An in-depth comparison between mtl and free is well outside the scope of
this blog post. However, the key point is that this technique
\emph{only} affects test code, so the real runtime implementation will
not be affected in any way. This means you can take advantage of the
performance benefits and ecosystem support of mtl without sacrificing
simple, expressive testing.
\hypertarget{conclusion}{%
\section{Conclusion}\label{conclusion}}
To cap things off, I want to emphasize monad-mock's role as a single
part of a larger initiative we've been making for the better part of the
past eighteen months. Haskell is a language with ever-evolving
techniques and style, and it's sometimes dizzying to figure out how to
use all the pieces together to develop robust, maintainable
applications. While monad-mock might not be anything drastically
different from existing testing techniques, my hope is that it can
provide an opinionated mechanism to make testing easy and accessible,
even for complex interactions with other services and systems.
I've made an effort to make it abundantly clear in this blog post that
monad-mock is \emph{not} a silver bullet to testing, and in fact, I
would prefer other techniques for ensuring correctness whenever
possible. Even so, mocking is a nice tool to have in your toolbox, and
it's a good fallback to get even the worst APIs under test coverage.

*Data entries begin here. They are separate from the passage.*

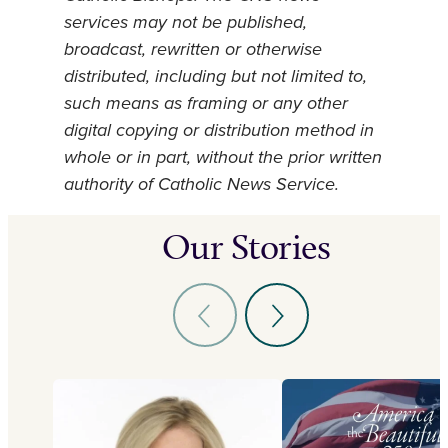
services may not be published,
broadcast, rewritten or otherwise
distributed, including but not limited to,
such means as framing or any other
digital copying or distribution method in
whole or in part, without the prior written
authority of Catholic News Service.
Our Stories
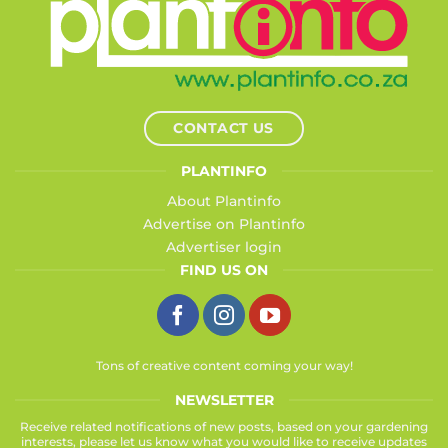
CONTACT US
PLANTINFO
About Plantinfo
Advertise on Plantinfo
Advertiser login
FIND US ON
Tons of creative content coming your way!
NEWSLETTER
Receive related notifications of new posts, based on your gardening
interests, please let us know what you would like to receive updates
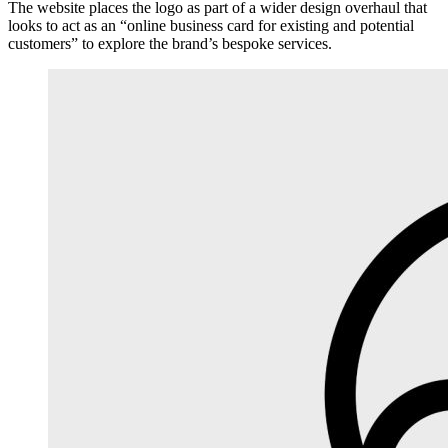
The website places the logo as part of a wider design overhaul that
looks to act as an “online business card for existing and potential
customers” to explore the brand’s bespoke services.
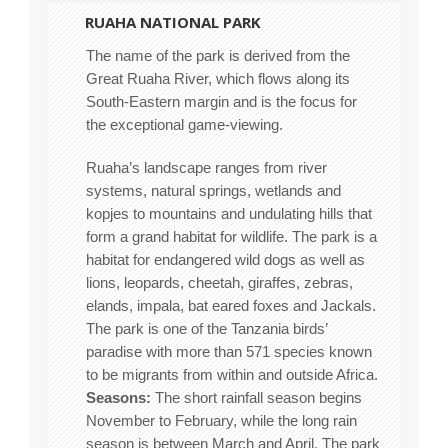
RUAHA NATIONAL PARK
The name of the park is derived from the
Great Ruaha River, which flows along its
South-Eastern margin and is the focus for
the exceptional game-viewing.
Ruaha’s landscape ranges from river
systems, natural springs, wetlands and
kopjes to mountains and undulating hills that
form a grand habitat for wildlife. The park is a
habitat for endangered wild dogs as well as
lions, leopards, cheetah, giraffes, zebras,
elands, impala, bat eared foxes and Jackals.
The park is one of the Tanzania birds’
paradise with more than 571 species known
to be migrants from within and outside Africa.
Seasons:
The short rainfall season begins
November to February, while the long rain
season is between March and April. The park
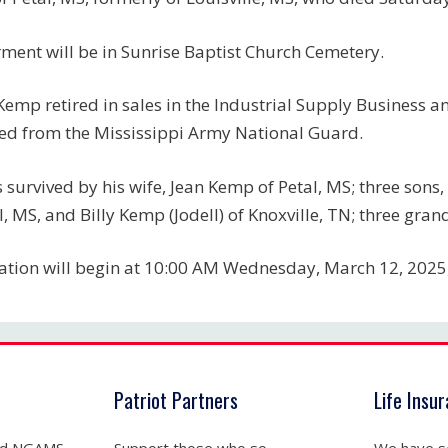
rment will be in Sunrise Baptist Church Cemetery.
Kemp retired in sales in the Industrial Supply Business 
red from the Mississippi Army National Guard.
s survived by his wife, Jean Kemp of Petal, MS; three sons
l, MS, and Billy Kemp (Jodell) of Knoxville, TN; three gr
tation will begin at 10:00 AM Wednesday, March 12, 2025,
Patriot Partners
Life Insu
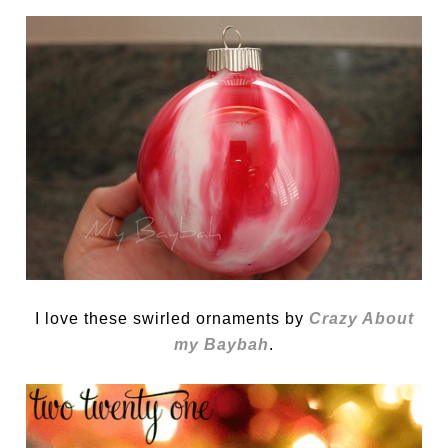
I love these swirled ornaments by
Crazy About
my Baybah
.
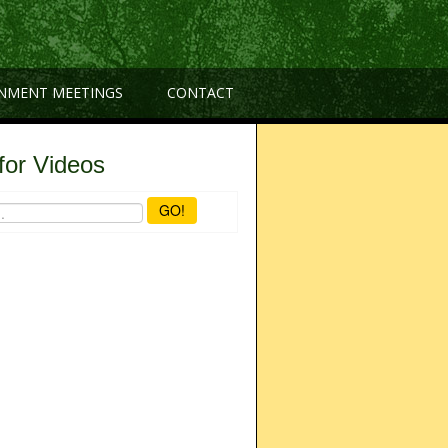
NMENT MEETINGS
CONTACT
for Videos
GO!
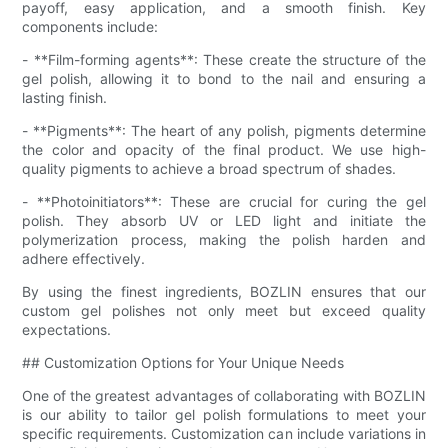
payoff, easy application, and a smooth finish. Key
components include:
- **Film-forming agents**: These create the structure of the
gel polish, allowing it to bond to the nail and ensuring a
lasting finish.
- **Pigments**: The heart of any polish, pigments determine
the color and opacity of the final product. We use high-
quality pigments to achieve a broad spectrum of shades.
- **Photoinitiators**: These are crucial for curing the gel
polish. They absorb UV or LED light and initiate the
polymerization process, making the polish harden and
adhere effectively.
By using the finest ingredients, BOZLIN ensures that our
custom gel polishes not only meet but exceed quality
expectations.
## Customization Options for Your Unique Needs
One of the greatest advantages of collaborating with BOZLIN
is our ability to tailor gel polish formulations to meet your
specific requirements. Customization can include variations in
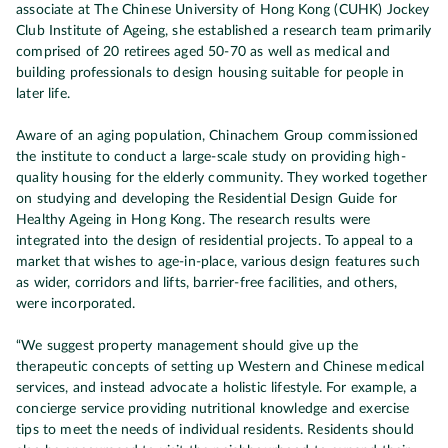
associate at The Chinese University of Hong Kong (CUHK) Jockey
Club Institute of Ageing, she established a research team primarily
comprised of 20 retirees aged 50-70 as well as medical and
building professionals to design housing suitable for people in
later life.
Aware of an aging population, Chinachem Group commissioned
the institute to conduct a large-scale study on providing high-
quality housing for the elderly community. They worked together
on studying and developing the Residential Design Guide for
Healthy Ageing in Hong Kong. The research results were
integrated into the design of residential projects. To appeal to a
market that wishes to age-in-place, various design features such
as wider, corridors and lifts, barrier-free facilities, and others,
were incorporated.
“We suggest property management should give up the
therapeutic concepts of setting up Western and Chinese medical
services, and instead advocate a holistic lifestyle. For example, a
concierge service providing nutritional knowledge and exercise
tips to meet the needs of individual residents. Residents should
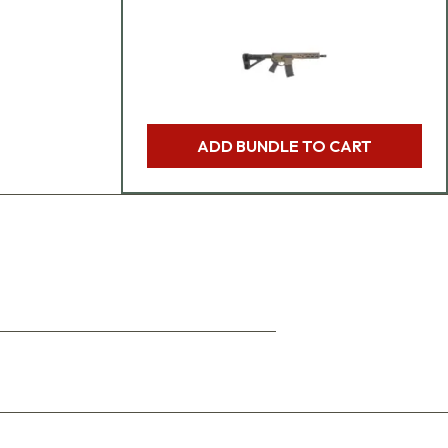
ADD BUNDLE TO CART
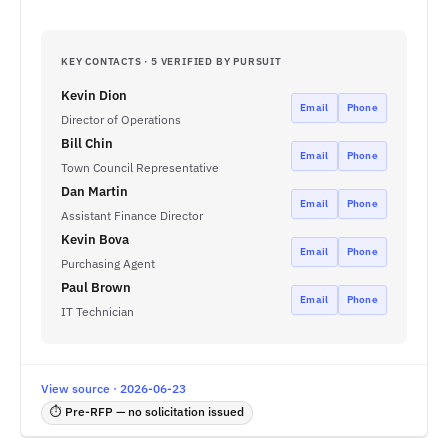
KEY CONTACTS · 5 VERIFIED BY PURSUIT
Kevin Dion
Email
Phone
Director of Operations
Bill Chin
Email
Phone
Town Council Representative
Dan Martin
Email
Phone
Assistant Finance Director
Kevin Bova
Email
Phone
Purchasing Agent
Paul Brown
Email
Phone
IT Technician
View source · 2026-06-23
⏱ Pre-RFP — no solicitation issued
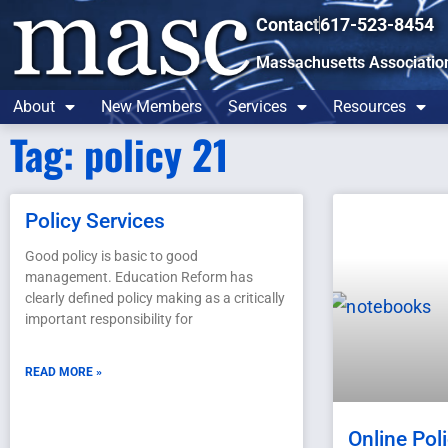
Contact
617-523-8454
Massachusetts Associatio
About
New Members
Services
Resources
Tag: policy 21
Policy Services
Good policy is basic to good
management. Education Reform has
clearly defined policy making as a critically
important responsibility for
READ MORE »
Online Pol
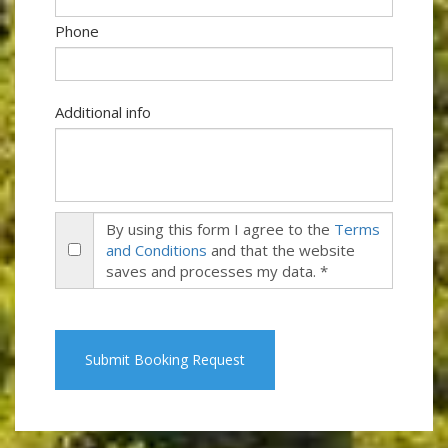
Phone
Additional info
By using this form I agree to the
Terms
and Conditions
and that the website
saves and processes my data. *
Submit Booking Request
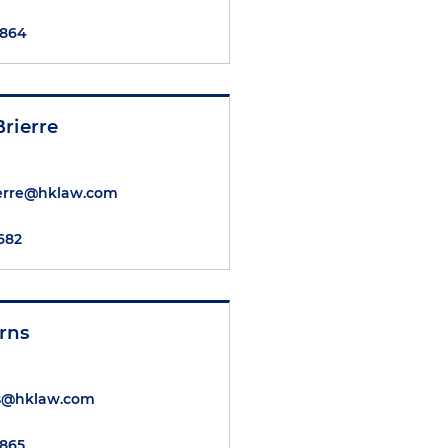
6864
rierre
ierre@hklaw.com
8682
rns
s@hklaw.com
6865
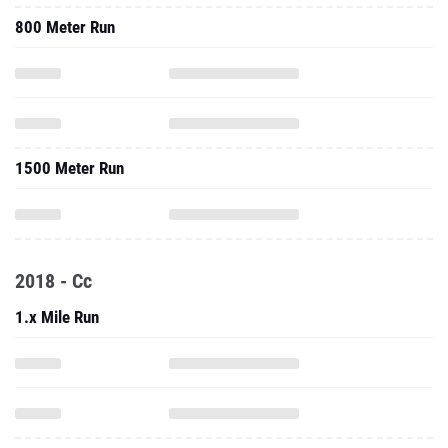
800 Meter Run
1500 Meter Run
2018 - Cc
1.x Mile Run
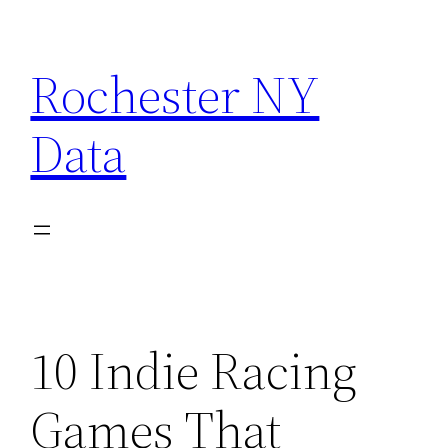
Skip
to
Rochester NY
content
Data
10 Indie Racing
Games That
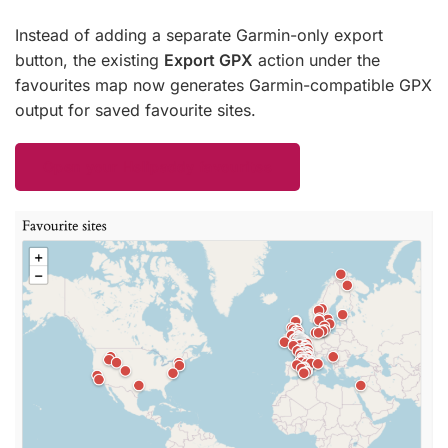
Instead of adding a separate Garmin-only export
button, the existing
Export GPX
action under the
favourites map now generates Garmin-compatible GPX
output for saved favourite sites.
Open your Helipaddy favourites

If you want to try out monad-mock for yourself,
\href{https://hackage.haskell.org/package/monad-mock}{take a look at the
documentation on Hackage} and start playing around! It's still early
software, so it's not the most proven or featureful, but we've managed
to get mileage out of it already, all the same. If you find any
problems, have a use case it does not support, or just find something
about it unclear, please do not hesitate to
\href{https://github.com/cjdev/monad-mock}{open an issue on the GitHub
repository}---we obviously can't fix issues we don't know about.
Thanks as always to the many people who have contributed ideas that have
shaped my philosophy and approach to testing and have helped provide the
tools that make this library work. Happy testing!